Diversification is crucial to surviving a recession, financial experts say. “In an era where many companies are going under, you want to avoid having all your eggs in a few baskets,” says Susan Freed, president of Freed Advisors in Chevy Chase. “Concentration can literally kill you.”
A sampling of industry veterans reveals that financial pros are optimistic about the future and are hanging onto many of their battered holdings. Some are hunting bargains. “I’m putting every penny I can back into the stock market,” says Paul Cocozza, a 43-year-old financial planner in Arlington. If you can buy only one fund, he recommends a broadly diversified stock-market index fund.
Certified financial planner Stephen Bingham of Arlington has rebalanced his portfolio, made up mostly of mutual funds. He owns an energy fund and a bank fund. In the fixed-income sector, he says, municipal securities are a good place to put your money.
Mary Malgoire, president of the Family Firm in Bethesda, fills her portfolio with no-load exchange-traded funds (ETFs) and hasn’t made any changes since the downturn began. She tells her clients to stay with low-cost indexes. “It’s not about hitting a home run,” Malgoire says. “It’s about consistent singles and doubles.” She calls bonds the “least good deal” right now: “Everybody has been running into bonds for a safe haven, and they’ve driven the prices up.”

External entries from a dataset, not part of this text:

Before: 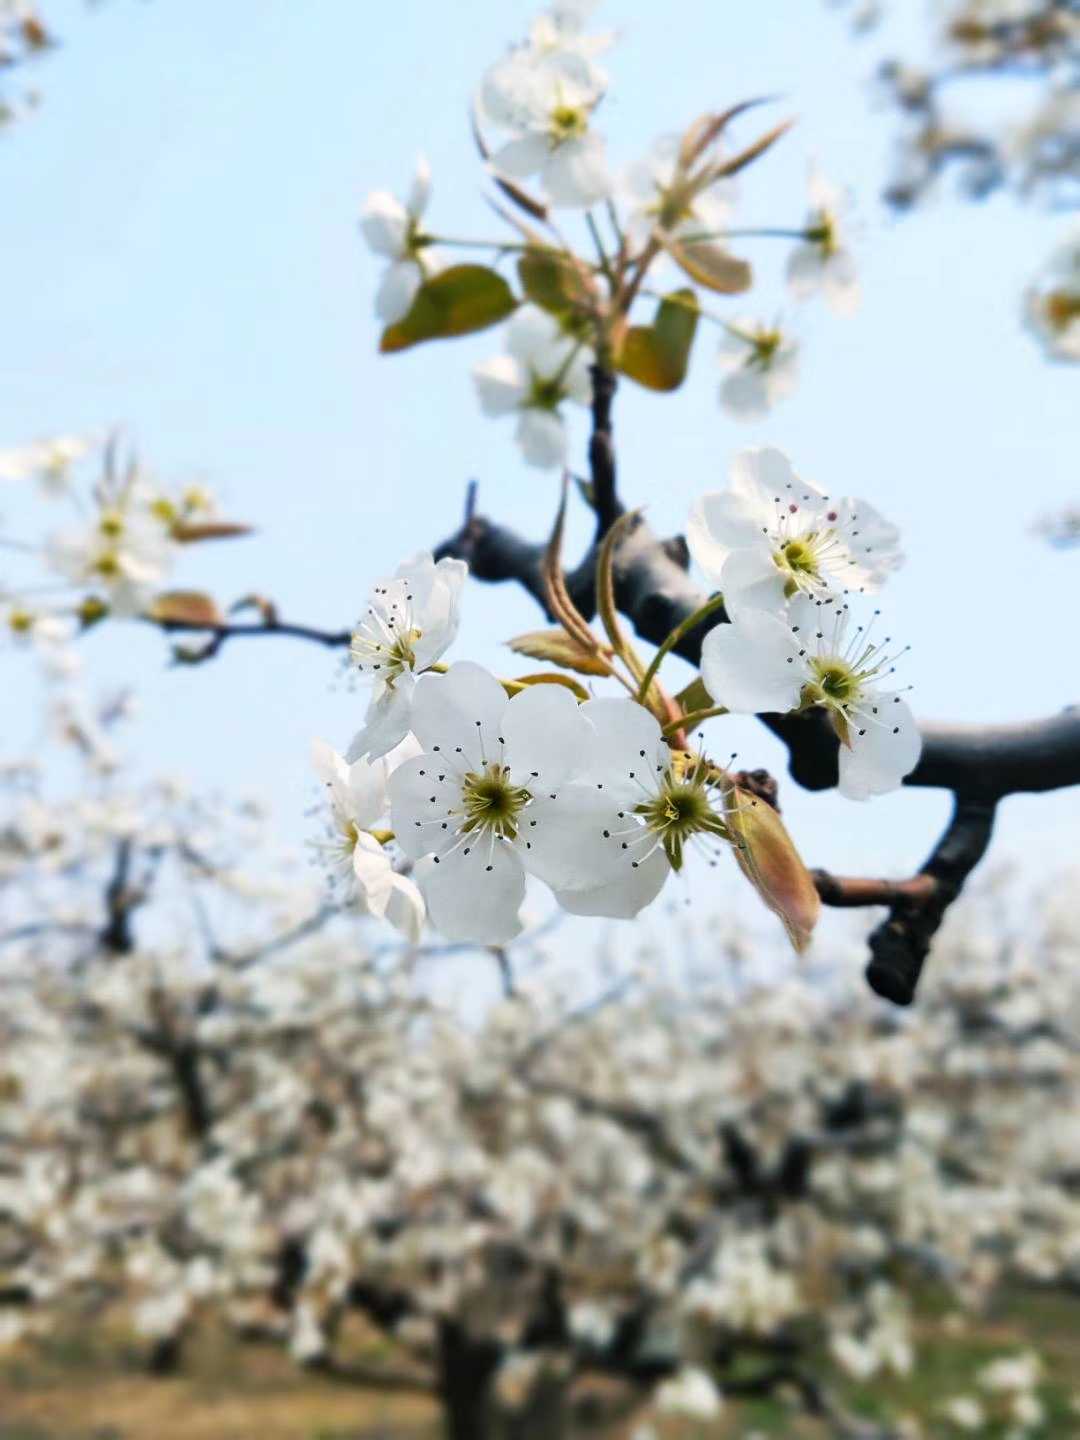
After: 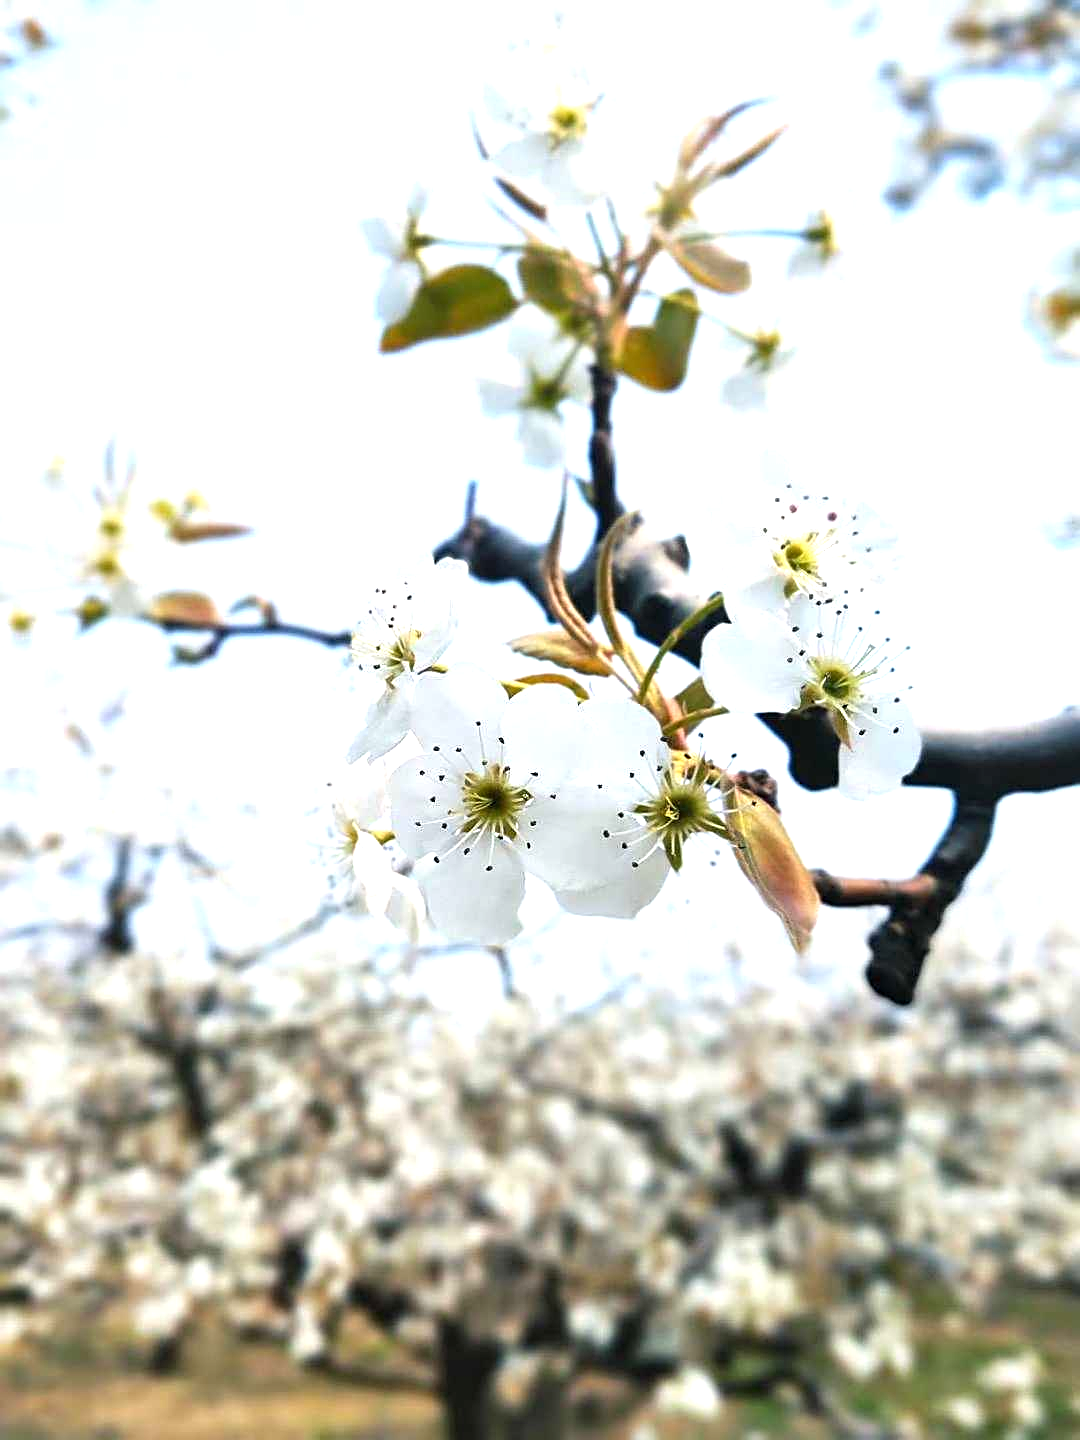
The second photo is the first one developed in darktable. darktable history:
sharpen: on, module defaults
exposure: black level correction 0, exposure 0.698 EV, compensate highlight preservation false
levels: mode automatic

Not all financial planners think alike. Armstrong has more bonds in her portfolio than ever before. Freed has trimmed equities and moved more money into bonds and cash. She thinks Treasury Inflation Protected Securities (TIPS), a form of treasury bond that provides protection against inflation, will do well in the long term.
The experts do agree on one piece of advice: Don’t pull out of the market completely. “If you throw in the towel, you actually realize the loss,” says Bingham. “You’ve got a paper loss until you sell or cash in.”
Beyond having patience and looking at your portfolio, how can you protect your financial health? Susan Freed says investors have to do their research: “It’s incumbent on every investor to be financially literate, understand their investments, and have a personal financial plan. Their life savings depend on it.”
An emergency fund with three months of living expenses used to be considered an adequate cushion, but financial planners now suggest at least six months of cash reserves. Half should be immediately available—in a high-interest savings account or money-market fund—and the other half should be kept in certificates of deposit.
Recessions remind people to live within their means. “We Americans have been overspending,” says Malgoire, who tells clients to look closely at their expenses. She says the first step is to get rid of monthly drains on your paycheck such as credit-card debt and high-interest car loans. Homeowners should explore refinancing their mortgages at a lower rate.
Then prioritize the extras—maybe scale down a vacation, bargain shop, or eat in more often. “Don’t think of all of your expenses as give-ins,” says Malgoire.
After such a volatile year, investors should also rebalance their retirement funds and make sure their allocations still align with their age and retirement goals.
Most important, planners say, is to continue to fully fund a 401(k). Says Cocozza: “Focus on the long term.”